On May 4, 2017, my daughter and I underwent fetoscopic spina bifida repair together at 24 weeks and 4 days gestation. We arrived at the hospital early that morning. In order to minimize the time we were under anesthesia, we were completely prepped and in the OR before they put me to sleep. I was nervous about this – I thought I would feel very alone and anxious, but it was the complete opposite. A nurse and two anesthesiologists were with me the entire time and made me feel extremely comfortable. The surgery lasted about four hours. Along with their team, Dr. Whitehead and Dr. Belfort closed the lesion in Harper’s back and the surgery was a success!
The first couple of days after surgery were rough. I was kept on a drug called magnesium sulfate to calm my uterus and prevent contractions. I was also kept on an epidural for the same reason, as well as to help with pain control. I felt extremely weak and could barely keep my eyes open most of the time. Harper continued to thrive through all of this! We were kept on the fetal monitor 24/7 so we could hear her heartbeat and movements constantly, which is the sweetest sound in the world, especially after fetal surgery. We were able to come completely off the magnesium sulfate and have the epidural removed on the third day. I felt a lot better and much more alert, but I honestly didn’t think I would be in so much pain. I had never had major surgery before so I had no idea what to expect, but I thought my body would bounce back more quickly than it did. I had to learn to give myself some grace and take it one step at a time. My husband was wonderful and so supportive – I couldn’t have asked for more. He was constantly reminding me to breath and to drink more water. He held my hand and encouraged me when I felt weak and frustrated. This journey is without a doubt the hardest thing we have faced and I can’t say enough about how glad I am to have him by my side through it all. We were also unbelievably thankful for the amazing nurses and staff members at Texas Children’s who took such great care of us. They are some truly special people!

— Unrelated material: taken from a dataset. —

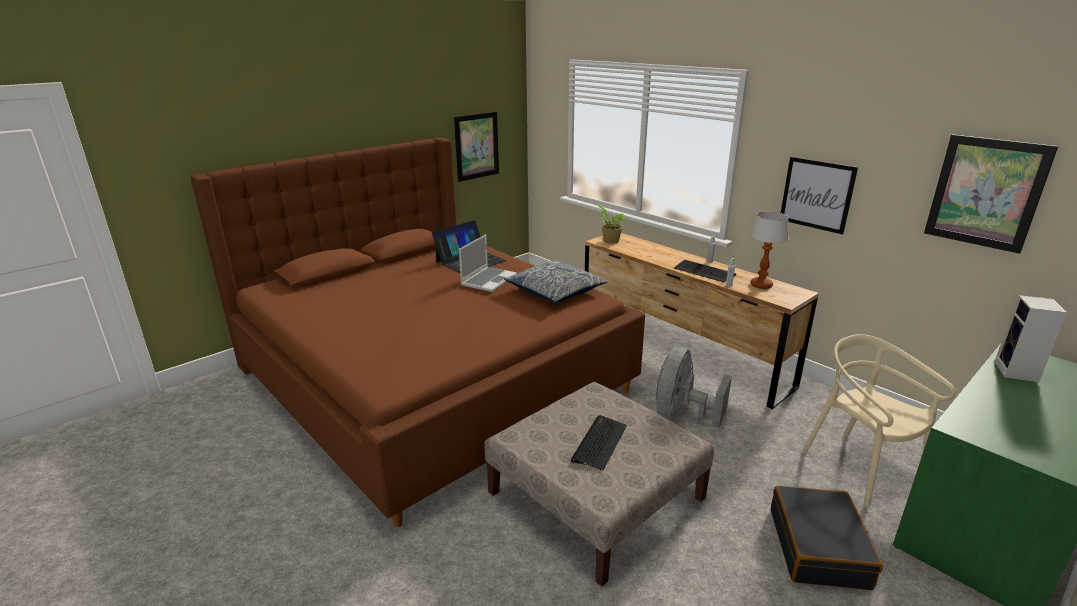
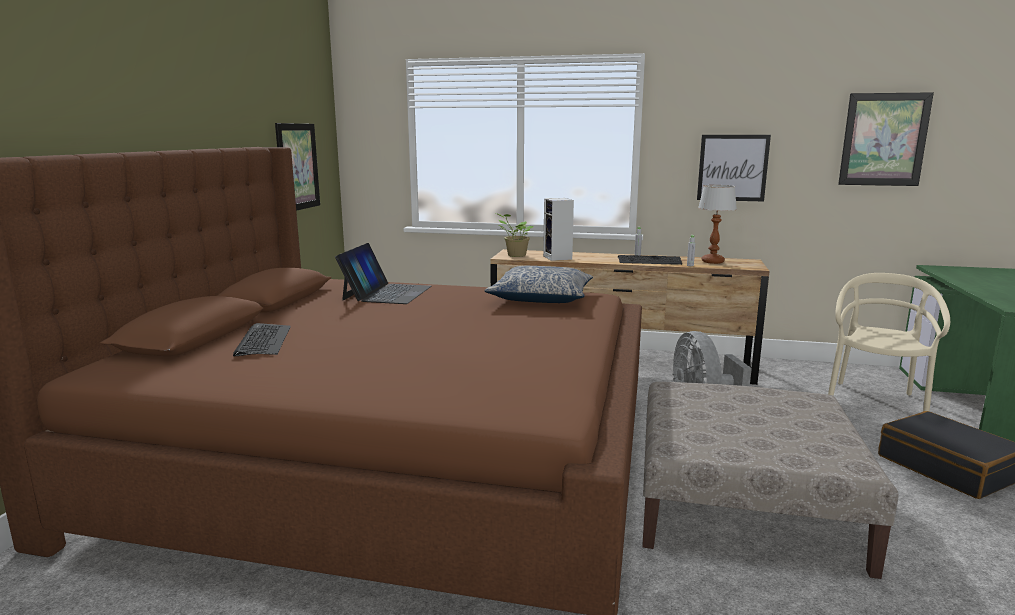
camera: 35 degrees left, 10 degrees down
laptop [459,234,517,292] -> none
keyboard [571,415,627,471] -> keyboard moved to [233,323,291,356]
beige chair [802,334,956,507] -> beige chair turned 90 degrees clockwise [828,273,950,411]
speaker [995,295,1067,382] -> speaker moved to [543,198,574,261]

We were released from the hospital on day five and headed back to what we refer to as our Houston home – an apartment about a mile from the hospital. It’s been two weeks now since our surgery and each day has been a little easier. I’ve really just started feeling much better the past couple of days. As painful and as challenging as the last two weeks have been, there has not been a single moment where I’ve felt like we didn’t do the right thing by having this surgery. I’m amazed by our incredible doctors and the medical advances they are making in this field and I love that we get to be a part of it. We feel like we are in the very best hands; it really is like a family. I feel our daughter move and kick her little legs every day, and each time I smile and praise God we were given this opportunity. There are still hard days, but we no longer feel helpless – we are confident we’ve done everything in our power to help our daughter and give her the best shot possible in life. We have a long way to go on this journey but we are truly optimistic about the days to come, and we can’t wait to experience the joy this little girl will bring to the world.